» PROVIDED PASSAGE
━━━━━━━━

The nature of the principal risks and uncertainties faced by the Group have not changed significantly since the 2016 Report and Accounts was published.  These risks, together with a description of the approach to mitigate them, are set out on pages 11 to 13 of the 2016 Report and Accounts (available on the Group's website at www.rpsgroup.com) and are summarised as follows:

 

- Economic environment

- Retention of key personnel

- Business acquisitions

- Political events

- Environmental and health risks

- Information systems

- Health and safety

- Market position and reputation

- Claims and Litigation

- Compliance

- Funding

- Financial risk management

 

From time to time the Group receives claims from clients and suppliers.  Some of these result in payments to the claimants by the Group and its insurers.  The Board reviews all significant claims at each Board meeting and more regularly if required.  The Board is currently satisfied that the Group has sufficient provisions in its balance sheet to meet all likely uninsured liabilities.

 

The Board keeps under review the potential effect of economic circumstances. The decision of the UK to leave the EU has created uncertainty, although it is too early to say what the overall impact on the Group will be.

 

 

16Related party transactions

 

There are no significant changes to the nature and treatment of related party transactions for the period to those reported in the 2016 Report and Accounts.

━━━━━━━━

» TASK DESCRIPTION
Carry on the Group's interim report text on risks and related party transactions, starting after its final sentence.

» GIVEN RECORDS
━━━━━━━━

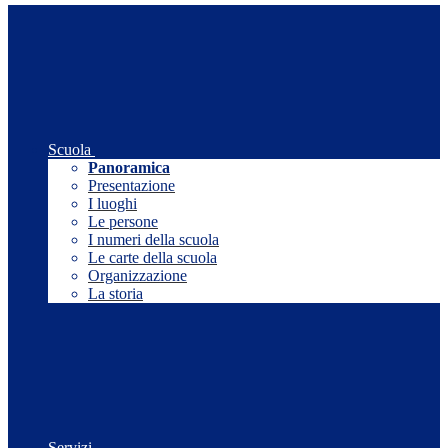
Scuola
Panoramica
Presentazione
I luoghi
Le persone
I numeri della scuola
Le carte della scuola
Organizzazione
La storia
Servizi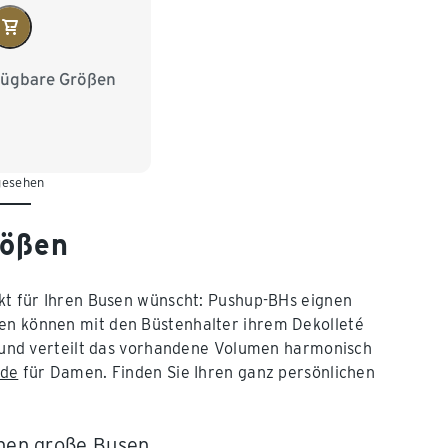
fügbare Größen
75B
80A
85A
85B
 gesehen
rößen
ekt für Ihren Busen wünscht: Pushup-BHs eignen
ten können mit den Büstenhalter ihrem Dekolleté
und verteilt das vorhandene Volumen harmonisch
de
für Damen. Finden Sie Ihren ganz persönlichen
inen große Busen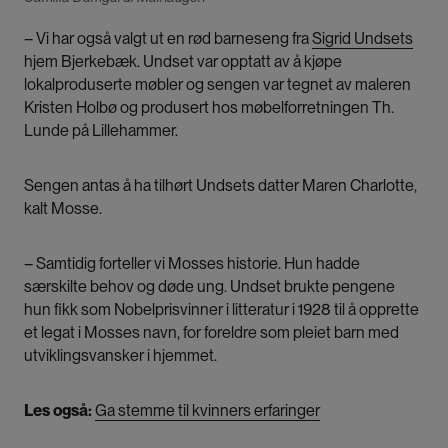
– Vi har også valgt ut en rød barneseng fra
Sigrid Undsets
hjem Bjerkebæk. Undset var opptatt av å kjøpe
lokalproduserte møbler og sengen var tegnet av maleren
Kristen Holbø og produsert hos møbelforretningen Th.
Lunde på Lillehammer.
Sengen antas å ha tilhørt Undsets datter Maren Charlotte,
kalt Mosse.
– Samtidig forteller vi Mosses historie. Hun hadde
særskilte behov og døde ung. Undset brukte pengene
hun fikk som Nobelprisvinner i litteratur i 1928 til å opprette
et legat i Mosses navn, for foreldre som pleiet barn med
utviklingsvansker i hjemmet.
Les også:
Ga stemme til kvinners erfaringer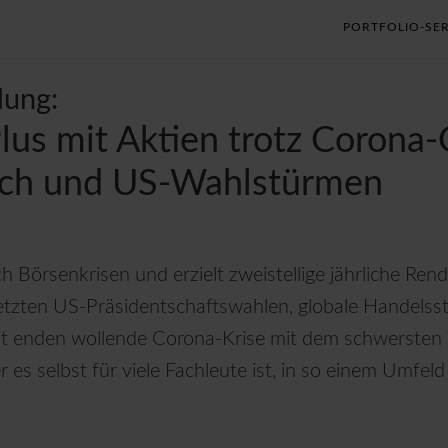
PORTFOLIO-SER
lung:
lus mit Aktien trotz Corona-
uch und US-Wahlstürmen
ch Börsenkrisen und erzielt zweistellige jährliche Re
tzten US-Präsidentschaftswahlen, globale Handelsstr
cht enden wollende Corona-Krise mit dem schwersten 
es selbst für viele Fachleute ist, in so einem Umfeld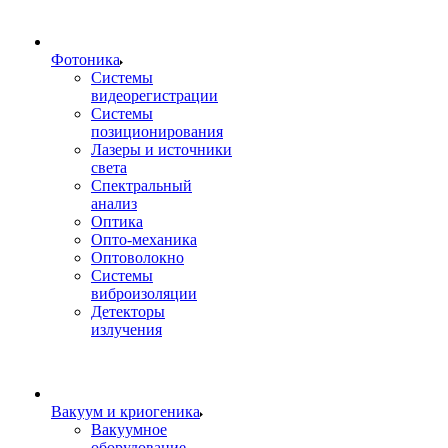
Фотоника
Cистемы
видеорегистрации
Системы
позиционирования
Лазеры и источники
света
Спектральный
анализ
Оптика
Опто-механика
Оптоволокно
Системы
виброизоляции
Детекторы
излучения
Вакуум и криогеника
Вакуумное
оборудование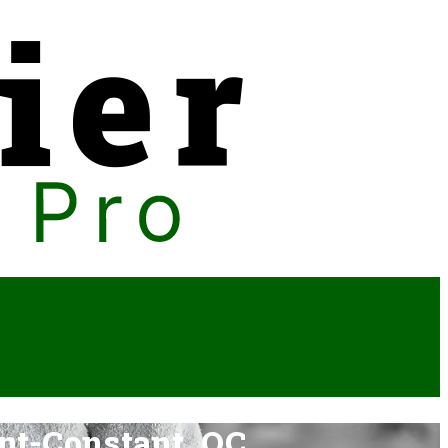
int-Constant, QC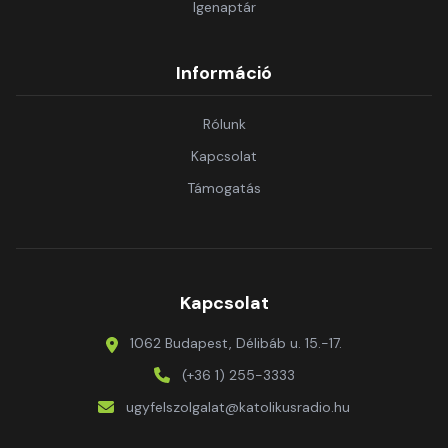
Igenaptár
Információ
Rólunk
Kapcsolat
Támogatás
Kapcsolat
1062 Budapest, Délibáb u. 15.-17.
(+36 1) 255-3333
ugyfelszolgalat@katolikusradio.hu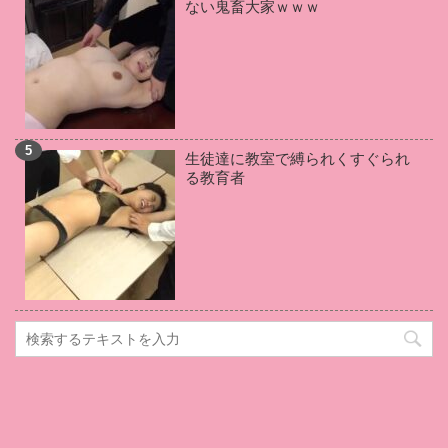
ない鬼畜大家ｗｗｗ
辰巳ゆい
(1)
初美りん
(1)
白瀬ななみ
(1)
竹田ゆめ
(1)
葉山りん
(1)
石田カレン
(1)
松岡ちな
(1)
小倉由菜
(1)
伊藤はる
(1)
佐々木あき
(1)
羽田あい
(1)
青空ひかり
(1)
戸田真琴
(1)
武藤あやか
(1)
伊佐木リアン
(1)
生徒達に教室で縛られくすぐられ
加賀美さら
(1)
優梨まいな
(1)
高坂あいり
(1)
る教育者
桃井杏南
(1)
早美れむ
(1)
吉川あいみ
(1)
黒崎さく
(1)
若林優
(1)
新村あかり
(1)
佐々木レナ
(1)
水卜麻衣奈
(1)
篠原リョウ
(1)
大橋未久
(1)
川上ゆう
(1)
美園和花
(1)
逢坂はるな
(1)
大里のぞみ
(1)
篠田ゆう
(1)
天使もえ
(1)
水城奈緒
(1)
桃乃木かな
(1)
碧しの
(1)
桐嶋りの
(1)
上原美佐
(1)
仲村美緒
(1)
本田岬
(1)
米倉穂香
(1)
筧えりか
(1)
田中倫代
(1)
真島梓
(1)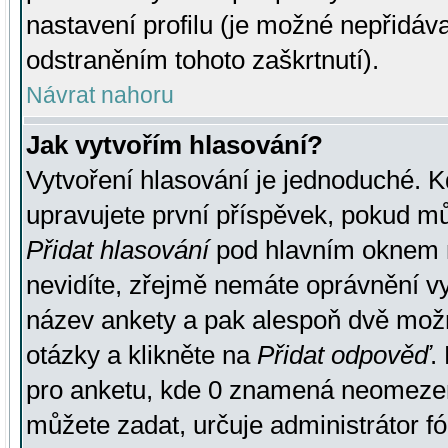
nastavení profilu (je možné nepřidá
odstraněním tohoto zaškrtnutí).
Návrat nahoru
Jak vytvořím hlasování?
Vytvoření hlasování je jednoduché. K
upravujete první příspěvek, pokud můž
Přidat hlasování
pod hlavním oknem n
nevidíte, zřejmě nemáte oprávnění vy
název ankety a pak alespoň dvě mož
otázky a klikněte na
Přidat odpověď
.
pro anketu, kde 0 znamená neomezen
můžete zadat, určuje administrátor fó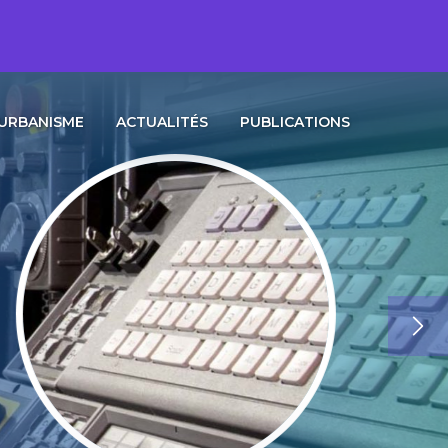
URBANISME
ACTUALITÉS
PUBLICATIONS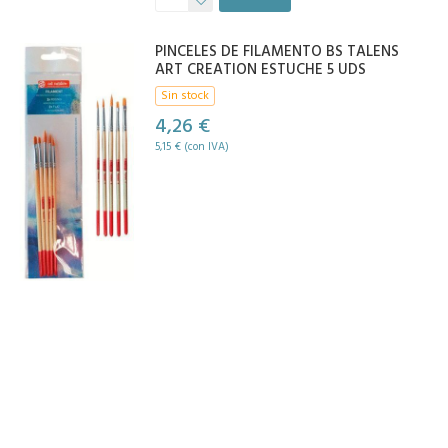
PINCELES DE FILAMENTO BS TALENS
ART CREATION ESTUCHE 5 UDS
Sin stock
4,26 €
5,15 € (con IVA)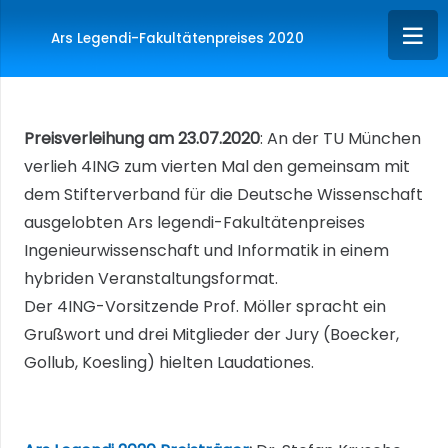
Ars Legendi-Fakultätenpreises 2020
Preisverleihung am 23.07.2020
: An der TU München
verlieh 4ING zum vierten Mal den gemeinsam mit
dem Stifterverband für die Deutsche Wissenschaft
ausgelobten Ars legendi-Fakultätenpreises
Ingenieurwissenschaft und Informatik in einem
hybriden Veranstaltungsformat.
Der 4ING-Vorsitzende Prof. Möller spracht ein
Grußwort und drei Mitglieder der Jury (Boecker,
Gollub, Koesling) hielten Laudationes.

━━━━━━━━

» ANSWER TO THIS PROBLEM
 

 

17Forward-looking statements

 

This announcement contains certain forward-looking statements with respect to the financial condition, results of operations and businesses of RPS Group plc.  These statements involve risk and uncertainty because they relate to events and depend upon circumstances that will occur in the future.  There are a number of factors that could cause actual results or developments to differ materially from those expressed or implied by these forward-looking statements.  The continuing uncertainty in global economic outlook inevitably increases the risks to which the Group is exposed and the 2016 EU referendum vote in UK creates another source of potentially significant risk.  Statements in respect of the Group's performance in the year to date are based upon unaudited management accounts for the period January to June 2017.  Nothing in this announcement should be construed as a profit forecast.

 

 

18Publication

 

A copy of this announcement will be posted on the Company's website at www.rpsgroup.com.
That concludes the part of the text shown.